My ‘Tasman writing world’ research project examines the literary relationship between Australia and New Zealand. The premise of the research is that the two literary communities used to be highly interconnected, but now are very separate. Key research questions are:
Using the Linked Archives tool (see below) and material gathered on a research trip funded by the New Zealand History Research Trust, I am exploring these questions by looking at the cultural materialist underpinnings of the Australasian book trade as well as the unique trans-Tasman perspective.
Preliminary research has been published in a number of outlets, most recently Script & Print: the journal of the Bilbiographical Society of Australia and New Zealand (see publication list for others).
From 2016-2019 I was Research Officer for the ARCHIVER/Linked Archive project based at Western Sydney University (run by Dr Jason Ensor). The aim of the project was to redesign a digital archive curation tool to harness the potential of large manuscript archive collections (such as the Angus & Robertson publishing archive housed in the State Library of New South Wales, which comprises somewhere around a million documents).

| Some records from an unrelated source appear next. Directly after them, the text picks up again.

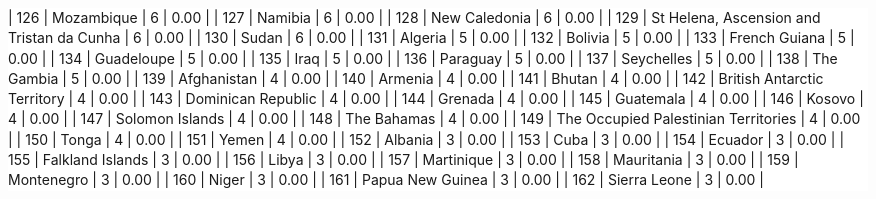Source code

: | 126 | Mozambique | 6 | 0.00 |
| 127 | Namibia | 6 | 0.00 |
| 128 | New Caledonia | 6 | 0.00 |
| 129 | St Helena, Ascension and Tristan da Cunha | 6 | 0.00 |
| 130 | Sudan | 6 | 0.00 |
| 131 | Algeria | 5 | 0.00 |
| 132 | Bolivia | 5 | 0.00 |
| 133 | French Guiana | 5 | 0.00 |
| 134 | Guadeloupe | 5 | 0.00 |
| 135 | Iraq | 5 | 0.00 |
| 136 | Paraguay | 5 | 0.00 |
| 137 | Seychelles | 5 | 0.00 |
| 138 | The Gambia | 5 | 0.00 |
| 139 | Afghanistan | 4 | 0.00 |
| 140 | Armenia | 4 | 0.00 |
| 141 | Bhutan | 4 | 0.00 |
| 142 | British Antarctic Territory | 4 | 0.00 |
| 143 | Dominican Republic | 4 | 0.00 |
| 144 | Grenada | 4 | 0.00 |
| 145 | Guatemala | 4 | 0.00 |
| 146 | Kosovo | 4 | 0.00 |
| 147 | Solomon Islands | 4 | 0.00 |
| 148 | The Bahamas | 4 | 0.00 |
| 149 | The Occupied Palestinian Territories | 4 | 0.00 |
| 150 | Tonga | 4 | 0.00 |
| 151 | Yemen | 4 | 0.00 |
| 152 | Albania | 3 | 0.00 |
| 153 | Cuba | 3 | 0.00 |
| 154 | Ecuador | 3 | 0.00 |
| 155 | Falkland Islands | 3 | 0.00 |
| 156 | Libya | 3 | 0.00 |
| 157 | Martinique | 3 | 0.00 |
| 158 | Mauritania | 3 | 0.00 |
| 159 | Montenegro | 3 | 0.00 |
| 160 | Niger | 3 | 0.00 |
| 161 | Papua New Guinea | 3 | 0.00 |
| 162 | Sierra Leone | 3 | 0.00 |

Using a carefully designed metadata structure and controlled vocabulary based on Linked Open Data standards, the Linked Archives tool allows for constellations of connected documents to be gathered across vast collections, recreating conversations from the past in chronological order. Functionality allowing Optical Character Recognition (and thus full-text search and automatic keyword tagging) and the creation of bespoke datasets for various kinds of visualisations (e.g. mapping correspondence networks) vastly increase the possibilities for this tool, especially when applied across different collections and institutions. See my 2019 article in History Compass for further details.
Part of my PhD research involved putting together a list of New Zealand writers and their works between 1890 and 1945. While other New Zealand bibliographies exist, none of them met my requirements, which were: clear criteria for inclusion (what makes a writer a New Zealand writer?), integrated biographical details and easily accessible datasets. The original database is published with some search functions here.
I am continuing to develop the bibliography, extending it up to 1960 and hoping to make it interoperable with other lists. I am also interested in exploring the nature of bibliography and collective biography as a source of scholarly information – what can a national bibliography really tell you about a nation, and is bibliography an inherently colonial practice?